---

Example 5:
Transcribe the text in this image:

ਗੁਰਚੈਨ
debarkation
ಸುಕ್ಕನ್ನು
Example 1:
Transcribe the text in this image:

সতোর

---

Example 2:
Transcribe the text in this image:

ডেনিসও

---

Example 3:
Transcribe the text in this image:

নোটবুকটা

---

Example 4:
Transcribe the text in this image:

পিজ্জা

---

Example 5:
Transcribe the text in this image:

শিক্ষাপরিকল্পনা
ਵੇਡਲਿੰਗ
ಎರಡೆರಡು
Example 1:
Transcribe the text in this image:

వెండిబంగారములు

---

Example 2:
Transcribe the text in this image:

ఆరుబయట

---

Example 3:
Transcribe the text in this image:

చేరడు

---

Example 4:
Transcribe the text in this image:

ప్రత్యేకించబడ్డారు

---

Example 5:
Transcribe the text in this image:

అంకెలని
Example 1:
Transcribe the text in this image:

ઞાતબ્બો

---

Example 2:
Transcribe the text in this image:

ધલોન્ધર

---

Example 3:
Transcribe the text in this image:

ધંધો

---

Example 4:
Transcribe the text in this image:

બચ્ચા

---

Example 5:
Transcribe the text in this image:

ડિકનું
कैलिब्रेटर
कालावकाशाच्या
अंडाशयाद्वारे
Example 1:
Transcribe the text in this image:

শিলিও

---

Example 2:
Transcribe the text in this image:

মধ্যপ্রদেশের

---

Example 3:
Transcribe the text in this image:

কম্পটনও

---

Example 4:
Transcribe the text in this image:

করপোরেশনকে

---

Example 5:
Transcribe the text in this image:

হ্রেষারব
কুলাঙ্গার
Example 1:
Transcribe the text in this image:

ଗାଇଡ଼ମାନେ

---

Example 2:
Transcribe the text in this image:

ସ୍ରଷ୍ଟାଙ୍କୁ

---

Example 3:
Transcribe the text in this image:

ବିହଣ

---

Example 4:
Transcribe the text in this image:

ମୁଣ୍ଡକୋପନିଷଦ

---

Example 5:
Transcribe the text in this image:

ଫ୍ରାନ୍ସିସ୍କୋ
####################
▶ AIM OF THE TASK
Return all of the data above, keeping every line exactly as it appears.

▶ OUTPUT OF THE EXERCISE
---

Example 5:
Transcribe the text in this image:

ਗੁਰਚੈਨ
debarkation
ಸುಕ್ಕನ್ನು
Example 1:
Transcribe the text in this image:

সতোর

---

Example 2:
Transcribe the text in this image:

ডেনিসও

---

Example 3:
Transcribe the text in this image:

নোটবুকটা

---

Example 4:
Transcribe the text in this image:

পিজ্জা

---

Example 5:
Transcribe the text in this image:

শিক্ষাপরিকল্পনা
ਵੇਡਲਿੰਗ
ಎರಡೆರಡು
Example 1:
Transcribe the text in this image:

వెండిబంగారములు

---

Example 2:
Transcribe the text in this image:

ఆరుబయట

---

Example 3:
Transcribe the text in this image:

చేరడు

---

Example 4:
Transcribe the text in this image:

ప్రత్యేకించబడ్డారు

---

Example 5:
Transcribe the text in this image:

అంకెలని
Example 1:
Transcribe the text in this image:

ઞાતબ્બો

---

Example 2:
Transcribe the text in this image:

ધલોન્ધર

---

Example 3:
Transcribe the text in this image:

ધંધો

---

Example 4:
Transcribe the text in this image:

બચ્ચા

---

Example 5:
Transcribe the text in this image:

ડિકનું
कैलिब्रेटर
कालावकाशाच्या
अंडाशयाद्वारे
Example 1:
Transcribe the text in this image:

শিলিও

---

Example 2:
Transcribe the text in this image:

মধ্যপ্রদেশের

---

Example 3:
Transcribe the text in this image:

কম্পটনও

---

Example 4:
Transcribe the text in this image:

করপোরেশনকে

---

Example 5:
Transcribe the text in this image:

হ্রেষারব
কুলাঙ্গার
Example 1:
Transcribe the text in this image:

ଗାଇଡ଼ମାନେ

---

Example 2:
Transcribe the text in this image:

ସ୍ରଷ୍ଟାଙ୍କୁ

---

Example 3:
Transcribe the text in this image:

ବିହଣ

---

Example 4:
Transcribe the text in this image:

ମୁଣ୍ଡକୋପନିଷଦ

---

Example 5:
Transcribe the text in this image:

ଫ୍ରାନ୍ସିସ୍କୋ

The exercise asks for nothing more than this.